No, this is one of those games that comes along once in a blue moon that when the developers say you can progress through the game differently, they’re really not lying. Don’t like that pesky town sheriff? Off him. Would you rather explore the wastes, collecting resalable junk and dabbling in side quests than playing the main missions? No problem. Want to intimidate, bully and steal from everyone you meet? Go right ahead.
Although sudden murderous impulses on groups of civilians will often result in your corpse being riddled with bullets faster than you can say Jack Robinson, it’s still entirely possible to kill, or help, everyone you meet, depending on your penchant for weaponry.
Aside from the ability to equip all manner of small arms, laser rifles, bludgeons, miniguns, flame-throwers and, yes, even a personal atomic bomb launcher, (dubbed the “Fatman”) Fallout 3 also allows you the choice of how to approach combat.
You can play the game as first-person shooter, or in third-person as a stealth or action-based game (although admittedly this mode still feels a bit like an FPS). You can also use the game’s special targeting system, V.A.T.S., to pause the action and target specific, percentage-based hits on enemy limbs a la Square-Enix’s criminally underrated PS One classic Vagrant Story.
Like any good shooter, choosing any of the former combat styles makes Fallout 3‘s action unfold in real-time. V.A.T.S., however, works like a more traditional turn-based battle system, by employing an attack meter that limits the amount of shots that can be used before the meter must be recharged.
The tradeoff between systems is that using V.A.T.S. will net you hits or deaths without the hassle of aiming, but you can only get off a couple of good shots before you have to run away and wait for the attack meter to recharge.

(TASK ITEM A): Retype the part of the Fallout 3 passage starting with "Aside from the" and going on through "to approach combat.".
(TASK ITEM B): Decide whether each statement agrees with the Fallout 3 passage, answering yes or no and quoting the deciding words: (i) V.A.T.S. works like a turn-based battle system. (ii) Playing in third-person feels nothing like a first-person shooter. (iii) The personal atomic bomb launcher is called the "Fatman."

(MATERIAL SUPPLIED):

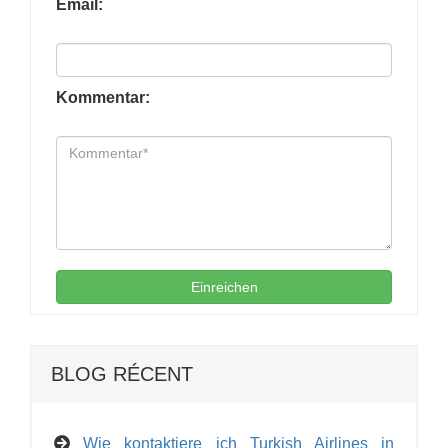
Email:
Kommentar:
Einreichen
BLOG RÉCENT
Wie kontaktiere ich Turkish Airlines in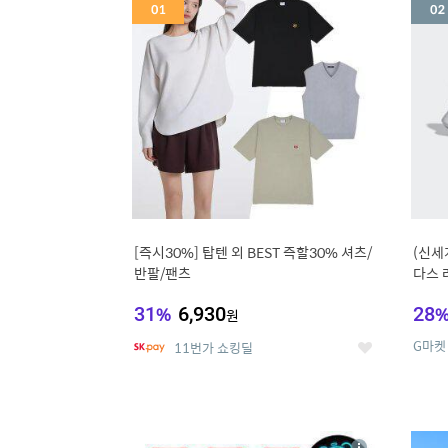
세
[즉시30%] 탑텐 외 BEST 즉할30% 셔츠/
(신세
반팔/팬츠
다스 
31
%
6,930
28
원
G마켓
11번가 쇼킹딜
좋
아
요
5
6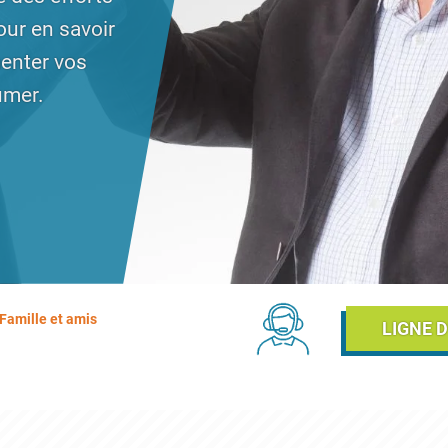
our en savoir
menter vos
umer.
2021 - 17:04
Chat Links (Breadcr
Famille et amis
LIGNE 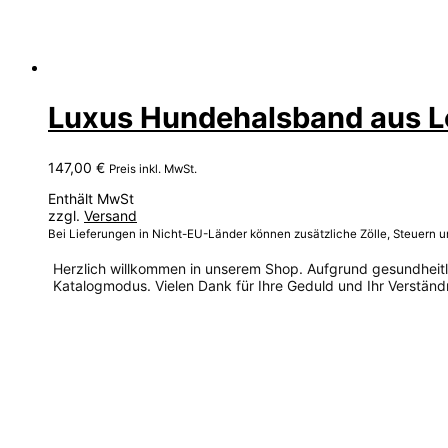
Luxus Hundehalsband aus Le
147,00
€
Preis inkl. MwSt.
Enthält MwSt
zzgl.
Versand
Bei Lieferungen in Nicht-EU-Länder können zusätzliche Zölle, Steuern 
Herzlich willkommen in unserem Shop. Aufgrund gesundheitlic
Katalogmodus. Vielen Dank für Ihre Geduld und Ihr Verständn
Dieses
Produkt
weist
mehrere
Varianten
auf.
Die
Optionen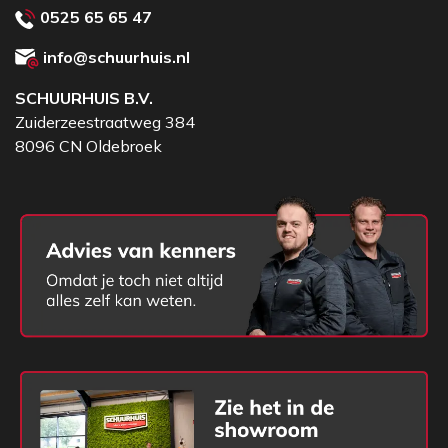
0525 65 65 47
info@schuurhuis.nl
SCHUURHUIS B.V.
Zuiderzeestraatweg 384
8096 CN Oldebroek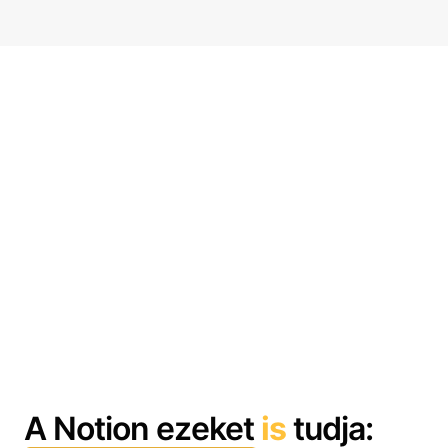
A Notion ezeket
is
tudja: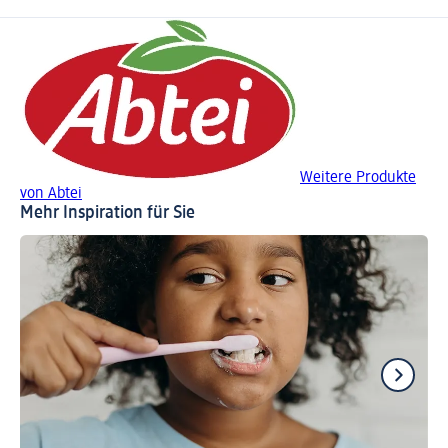
Weitere Produkte
von Abtei
Mehr Inspiration für Sie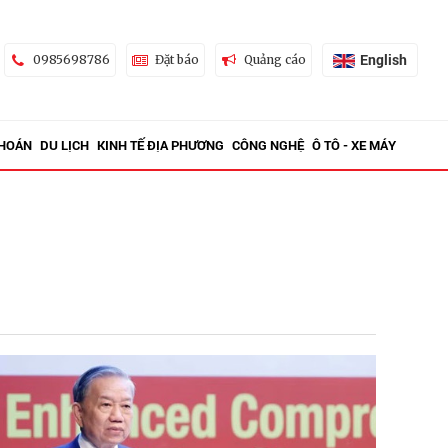
English
0985698786
Đặt báo
Quảng cáo
KHOÁN
DU LỊCH
KINH TẾ ĐỊA PHƯƠNG
CÔNG NGHỆ
Ô TÔ - XE MÁY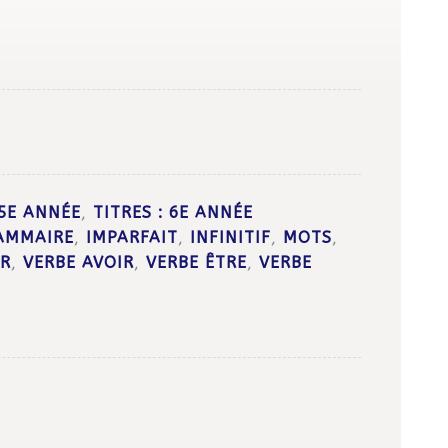
 5E ANNÉE
,
TITRES : 6E ANNÉE
AMMAIRE
,
IMPARFAIT
,
INFINITIF
,
MOTS
,
ER
,
VERBE AVOIR
,
VERBE ÊTRE
,
VERBE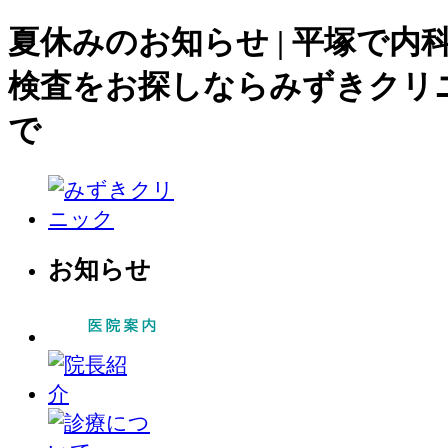
夏休みのお知らせ | 平塚で内
検査をお探しならみずきクリ
で
お知らせ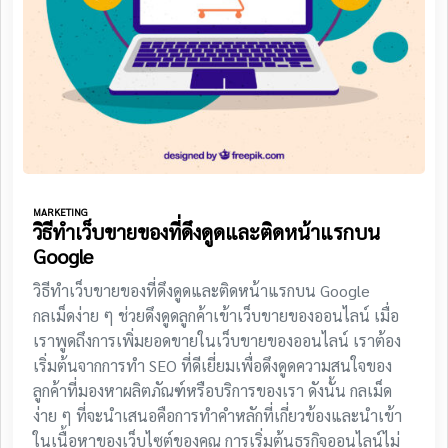
MARKETING
วิธีทำเว็บขายของที่ดึงดูดและติดหน้าแรกบน
Google
วิธีทำเว็บขายของที่ดึงดูดและติดหน้าแรกบน Google
กลเม็ดง่าย ๆ ช่วยดึงดูดลูกค้าเข้าเว็บขายของออนไลน์ เมื่อ
เราพูดถึงการเพิ่มยอดขายในเว็บขายของออนไลน์ เราต้อง
เริ่มต้นจากการทำ SEO ที่ดีเยี่ยมเพื่อดึงดูดความสนใจของ
ลูกค้าที่มองหาผลิตภัณฑ์หรือบริการของเรา ดังนั้น กลเม็ด
ง่าย ๆ ที่จะนำเสนอคือการทำคำหลักที่เกี่ยวข้องและนำเข้า
ในเนื้อหาของเว็บไซต์ของคุณ การเริ่มต้นธุรกิจออนไลน์ไม่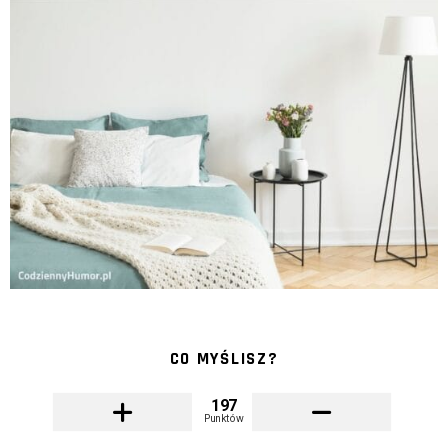
CO MYŚLISZ?
197
Punktów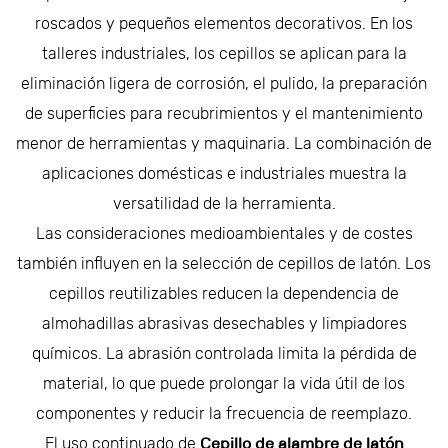
roscados y pequeños elementos decorativos. En los
talleres industriales, los cepillos se aplican para la
eliminación ligera de corrosión, el pulido, la preparación
de superficies para recubrimientos y el mantenimiento
menor de herramientas y maquinaria. La combinación de
aplicaciones domésticas e industriales muestra la
versatilidad de la herramienta.
Las consideraciones medioambientales y de costes
también influyen en la selección de cepillos de latón. Los
cepillos reutilizables reducen la dependencia de
almohadillas abrasivas desechables y limpiadores
químicos. La abrasión controlada limita la pérdida de
material, lo que puede prolongar la vida útil de los
componentes y reducir la frecuencia de reemplazo.
El uso continuado de
Cepillo de alambre de latón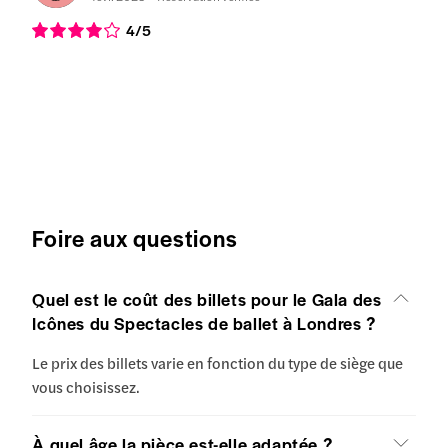
4
/5
Foire aux questions
Quel est le coût des billets pour le Gala des
Icônes du Spectacles de ballet à Londres ?
Le prix des billets varie en fonction du type de siège que
vous choisissez.
À quel âge la pièce est-elle adaptée ?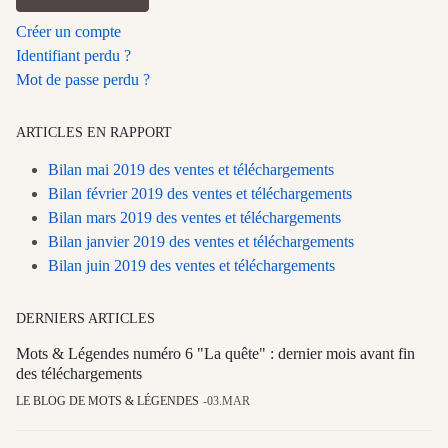
Créer un compte
Identifiant perdu ?
Mot de passe perdu ?
ARTICLES EN RAPPORT
Bilan mai 2019 des ventes et téléchargements
Bilan février 2019 des ventes et téléchargements
Bilan mars 2019 des ventes et téléchargements
Bilan janvier 2019 des ventes et téléchargements
Bilan juin 2019 des ventes et téléchargements
DERNIERS ARTICLES
Mots & Légendes numéro 6 "La quête" : dernier mois avant fin
des téléchargements
LE BLOG DE MOTS & LÉGENDES
03.MAR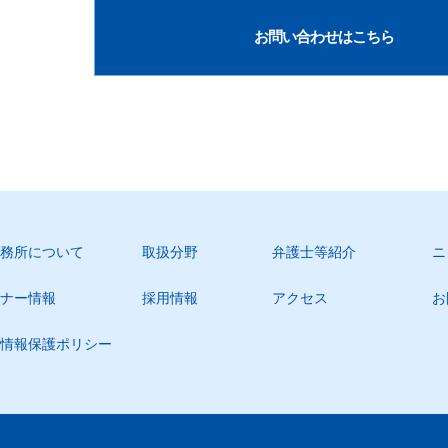
お問い合わせはこちら
務所について
取扱分野
弁護士等紹介
ニ
ナー情報
採用情報
アクセス
お
情報保護ポリシー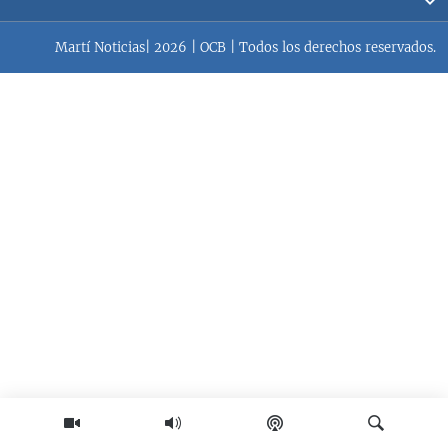
RADIO MARTÍ
Martí Noticias| 2026 | OCB | Todos los derechos reservados.
ESPECIALES
MULTIMEDIA
ESPECIALES
EDITORIALES
LA REALIDAD DE LA VIVIENDA EN CUBA
SER VIEJO EN CUBA
SÍGUENOS
KENTU-CUBANO
LOS SANTOS DE HIALEAH
DESINFORMACIÓN RUSA EN AMÉRICA LATINA
LA INVASIÓN DE RUSIA A UCRANIA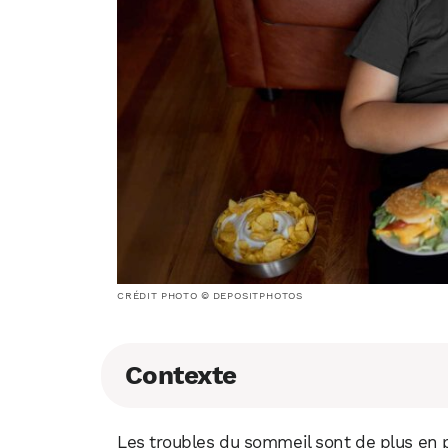
CRÉDIT PHOTO © DEPOSITPHOTOS
Contexte
Les troubles du sommeil sont de plus en 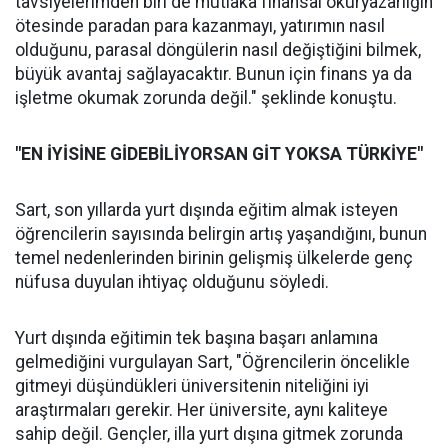
tavsiyelerimden biri de mutlaka finansal okuryazarlığın
ötesinde paradan para kazanmayı, yatırımın nasıl
olduğunu, parasal döngülerin nasıl değiştiğini bilmek,
büyük avantaj sağlayacaktır. Bunun için finans ya da
işletme okumak zorunda değil." şeklinde konuştu.
"EN İYİSİNE GİDEBİLİYORSAN GİT YOKSA TÜRKİYE"
Sart, son yıllarda yurt dışında eğitim almak isteyen
öğrencilerin sayısında belirgin artış yaşandığını, bunun
temel nedenlerinden birinin gelişmiş ülkelerde genç
nüfusa duyulan ihtiyaç olduğunu söyledi.
Yurt dışında eğitimin tek başına başarı anlamına
gelmediğini vurgulayan Sart, "Öğrencilerin öncelikle
gitmeyi düşündükleri üniversitenin niteliğini iyi
araştırmaları gerekir. Her üniversite, aynı kaliteye
sahip değil. Gençler, illa yurt dışına gitmek zorunda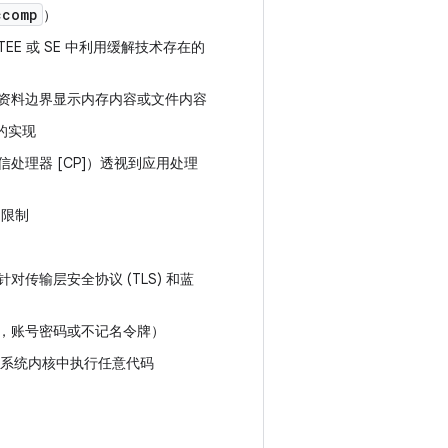
ccomp
）
E 或 SE 中利用缓解技术存在的
资料边界显示内存内容或文件内容
的实现
处理器 [CP]）透视到应用处理
制
的限制
传输层安全协议 (TLS) 和蓝
，账号密码或不记名令牌）
作系统内核中执行任意代码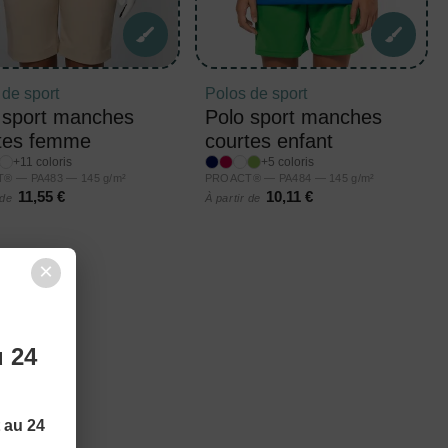
 de sport
Polos de sport
 sport manches
Polo sport manches
tes femme
courtes enfant
+11 coloris
+5 coloris
® — PA483 — 145 g/m²
PROACT® — PA484 — 145 g/m²
11,55 €
10,11 €
 de
À partir de
×
u 24
t au 24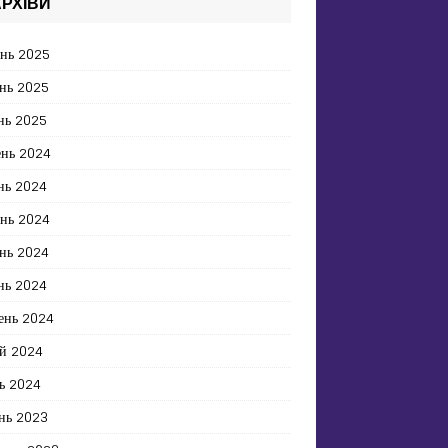
РХІВИ
ень 2025
нь 2025
нь 2025
ень 2024
нь 2024
ень 2024
нь 2024
нь 2024
ень 2024
й 2024
ь 2024
нь 2023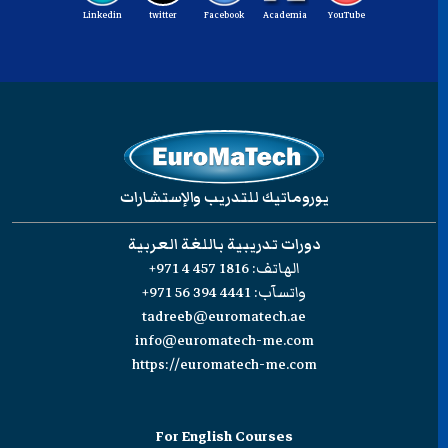
Linkedin
twitter
Facebook
Academia
YouTube
يوروماتيك للتدريب والإستشارات
دورات تدريبية باللغة العربية
الهاتف:
+971 4 457 1816
واتسآب:
+971 56 394 4441
tadreeb@euromatech.ae
info@euromatech-me.com
https://euromatech-me.com
For English Courses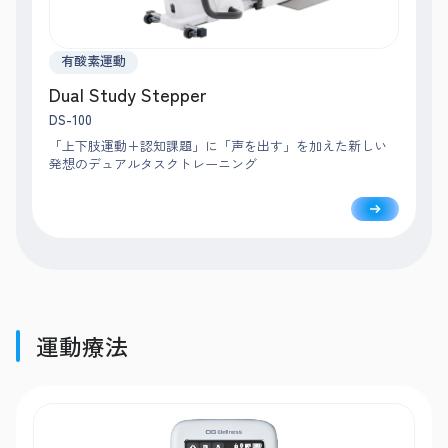
有酸素運動
Dual Study Stepper
DS-100
「上下肢運動+認知課題」に「声を出す」を加えた新しい
発想のデュアルタスクトレーニング
運動療法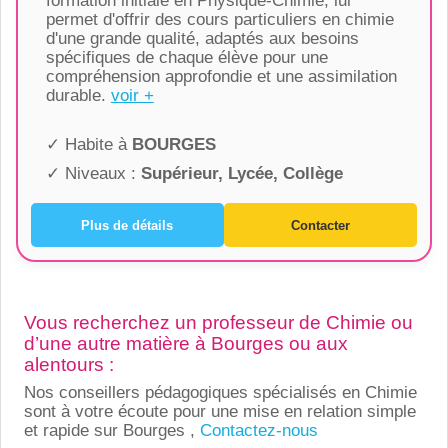
formation initiale en Physique-Chimie, lui
permet d'offrir des cours particuliers en chimie
d'une grande qualité, adaptés aux besoins
spécifiques de chaque élève pour une
compréhension approfondie et une assimilation
durable.
voir +
✓ Habite à
BOURGES
✓ Niveaux :
Supérieur, Lycée, Collège
Plus de détails
Contacter
Vous recherchez un professeur de Chimie ou
d’une autre matière à Bourges ou aux
alentours :
Nos conseillers pédagogiques spécialisés en Chimie
sont à votre écoute pour une mise en relation simple
et rapide sur Bourges ,
Contactez-nous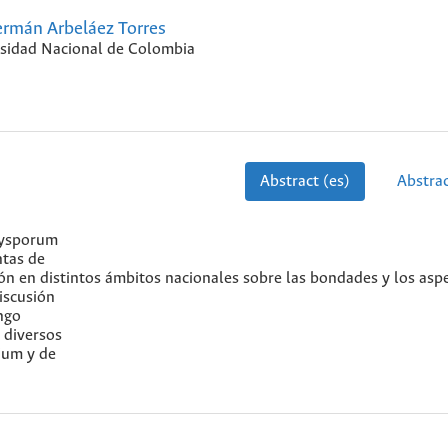
rmán Arbeláez Torres
sidad Nacional de Colombia
Abstract (es)
Abstrac
xysporum
ntas de
ón en distintos ámbitos nacionales sobre las bondades y los asp
iscusión
ngo
 diversos
ium y de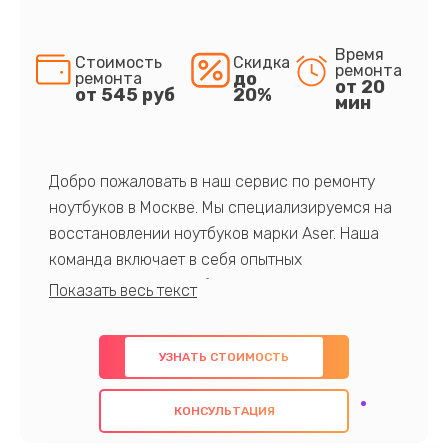
Время
Стоимость
Скидка
ремонта
до
ремонта
от 20
от 545 руб
20%
мин
Добро пожаловать в наш сервис по ремонту
ноутбуков в Москве. Мы специализируемся на
восстановлении ноутбуков марки Aser. Наша
команда включает в себя опытных
профессионалов с обширными знаниями и
многолетним опытом в данной области. Мы
предлагаем быстрый и качественный ремонт с
УЗНАТЬ СТОИМОСТЬ
использованием оригинальных компонентов, а
также гарантируем качество всех
КОНСУЛЬТАЦИЯ
проведенных работ. Наша цель - предоставить
клиентам надежное и профессиональное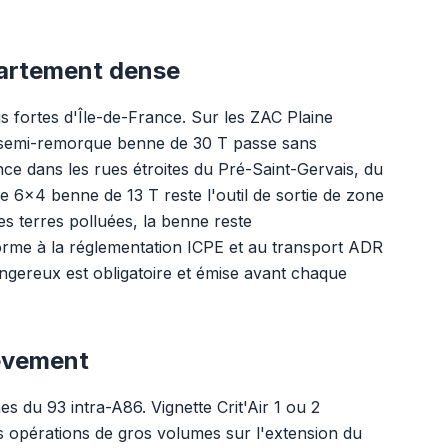
partement dense
s fortes d'Île-de-France. Sur les ZAC Plaine
e semi-remorque benne de 30 T passe sans
ce dans les rues étroites du Pré-Saint-Gervais, du
 6x4 benne de 13 T reste l'outil de sortie de zone
s terres polluées, la benne reste
rme à la réglementation ICPE et au transport ADR
angereux est obligatoire et émise avant chaque
lèvement
 du 93 intra-A86. Vignette Crit'Air 1 ou 2
es opérations de gros volumes sur l'extension du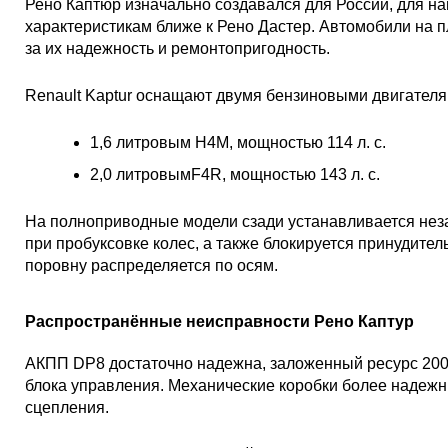
Рено Каптюр изначально создавался для России, для на
характеристикам ближе к Рено Дастер. Автомобили на
за их надежность и ремонтопригодность.
Renault Kaptur оснащают двумя бензиновыми двигател
1,6 литровым H4M, мощностью 114 л. с.
2,0 литровымF4R, мощностью 143 л. с.
На полноприводные модели сзади устанавливается нез
при пробуксовке колес, а также блокируется принудите
поровну распределяется по осям.
Распространённые неисправности Рено Каптур
АКПП DP8 достаточно надежна, заложенный ресурс 200 0
блока управления. Механические коробки более надежн
сцепления.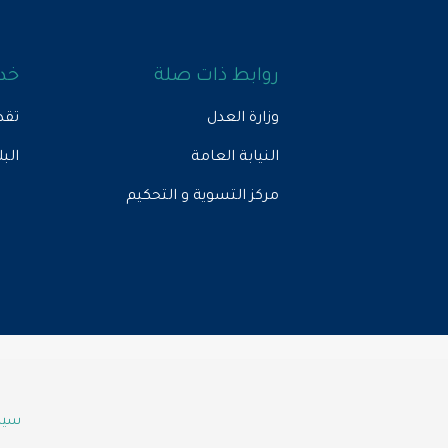
روابط ذات صلة
خدم
وزارة العدل
تقد
النيابة العامة
الب
مركز التسوية و التحكيم
سياس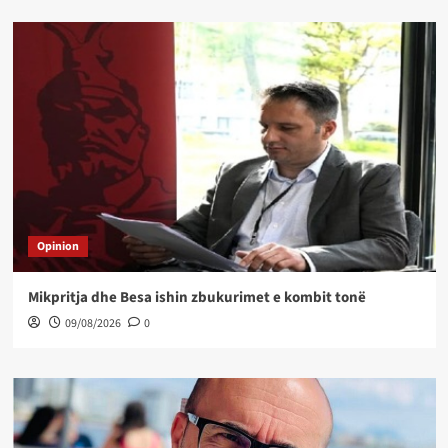
Opinion
Mikpritja dhe Besa ishin zbukurimet e kombit tonë
09/08/2026
0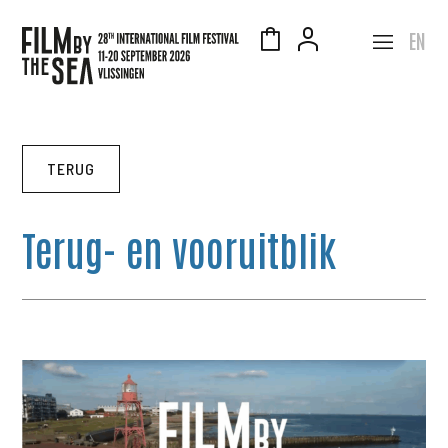
EN
TERUG
Terug- en vooruitblik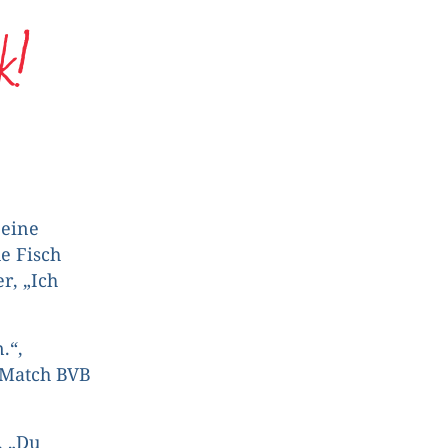
k!
Seine
e Fisch
r, „Ich
.“,
m Match BVB
. „Du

(ANSWER BOX A):
Aside from the ability to equip all manner of small arms, laser rifles, bludgeons, miniguns, flame-throwers and, yes, even a personal atomic bomb launcher, (dubbed the “Fatman”) Fallout 3 also allows you the choice of how to approach combat.

(ANSWER BOX B):
(i) Yes: "V.A.T.S., however, works like a more traditional turn-based battle system"
(ii) No: "although admittedly this mode still feels a bit like an FPS"
(iii) Yes: "a personal atomic bomb launcher, (dubbed the “Fatman”)"